Tehran, Apr. 20 (CHN) - To prove Iran's ownership of the Achaemenid relief whose sale on Christie's was halted by a London's court order, a documentary film and pictures of the excavations carried out in Xerxes Palace of Persepolis in 1933 and a complete report of the archeaology team working there were submitted to the London court by the ICHTO Committee for Retrieval of Historical Artifacts.
The limestone relief which shows an Achaemenid soldier belongs to an eastern stairway of the Xerxes Palace of the Achaemenid capital of Persepolis, registered as a World Heritage Site. Christie's auctioneer of London was to accept bids for the relief on its today sale, with an estimated price of 200,000 to 300,000 pounds, but the legal complaint by the Iranian Cultural Heritage and Tourism Organization (ICHTO) urged a London court to put a halt to its presentation.
According to director of the Committee for Retrieval of Historical Artifacts, Mohammad Abdol Alipour, the documentary film, pictures, and documents of the excavations submitted to the London's court via Internet will clarify the date of the excavations which plays an important role in the case.
The Xerxes (Apadana) palace was not discovered until 1933, and therefore the relief fragment should have been plundered out of Iran after this date; on the other hand, based on a law passed in 1930, each and every ancietn object that is unearthed in Iran is a possession of the governement. Therefore the piece certainly is an Iranian heritage that should be returned to its homeland.
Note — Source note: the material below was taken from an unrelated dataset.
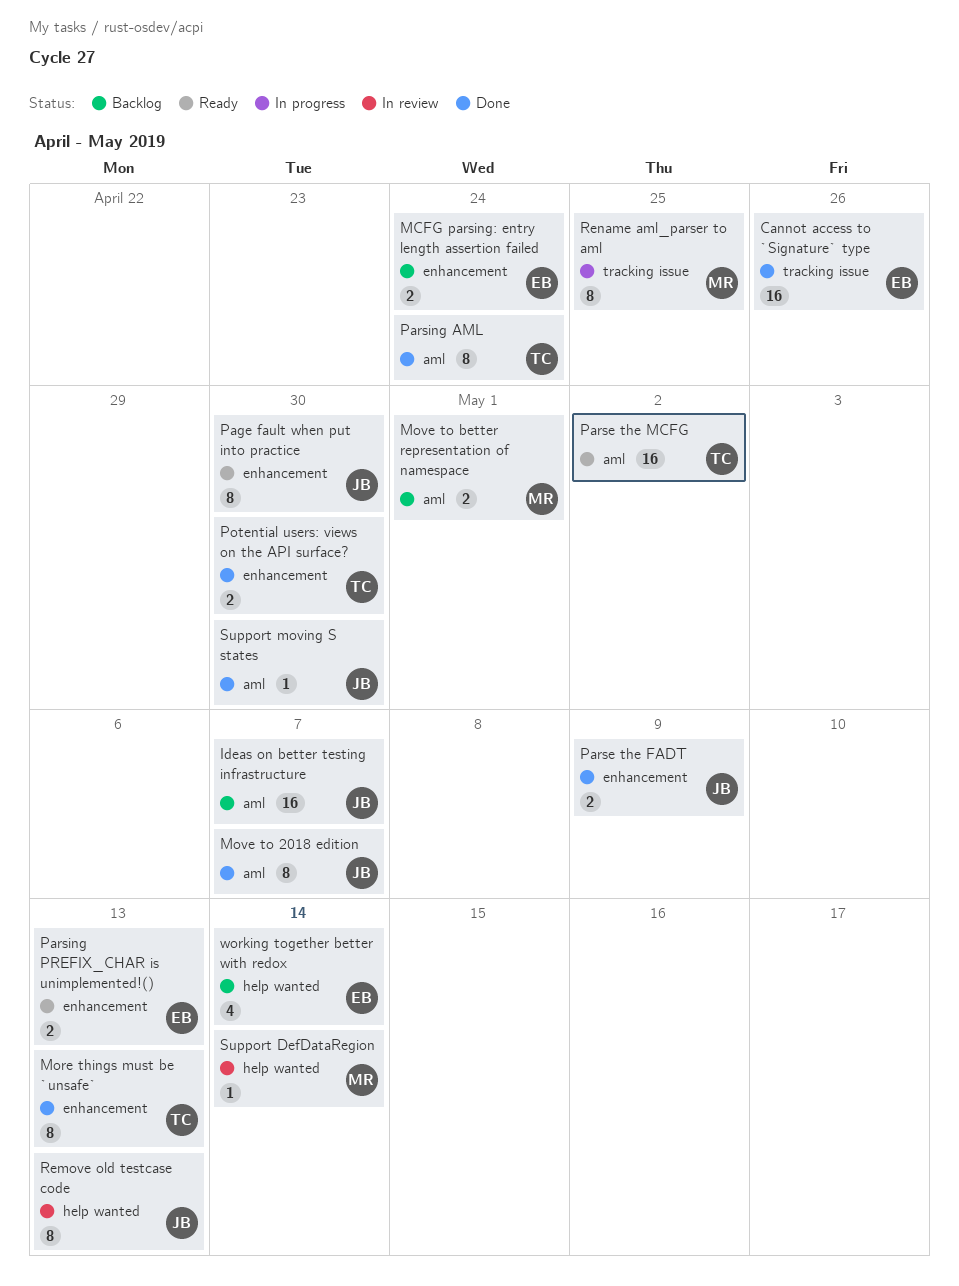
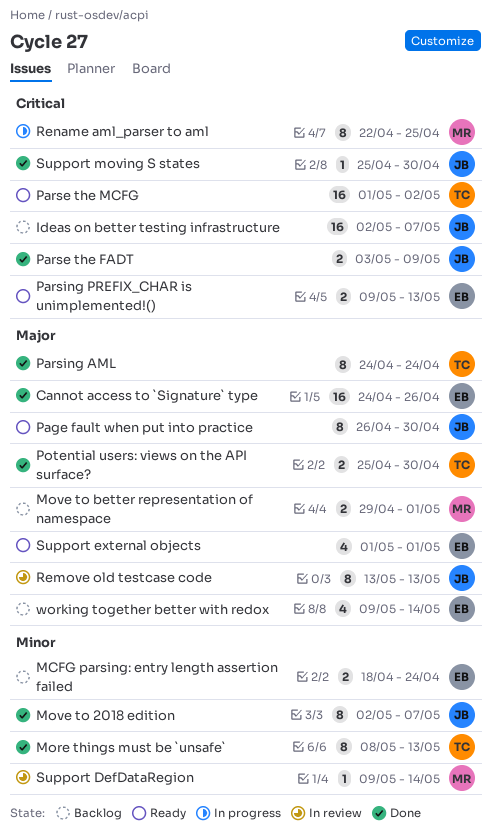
Support external objects: none -> present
"The relief enjoys structural featues that prove its being part of the eastern stairway of Apadana, and specialized studies can easily prove the date of its being detached from its original location," explained Abdol Alipour, adding that Iran is ready to provide more documents, if asked by the London court, in the one week time that it has been provided with for the provision of necessary documents.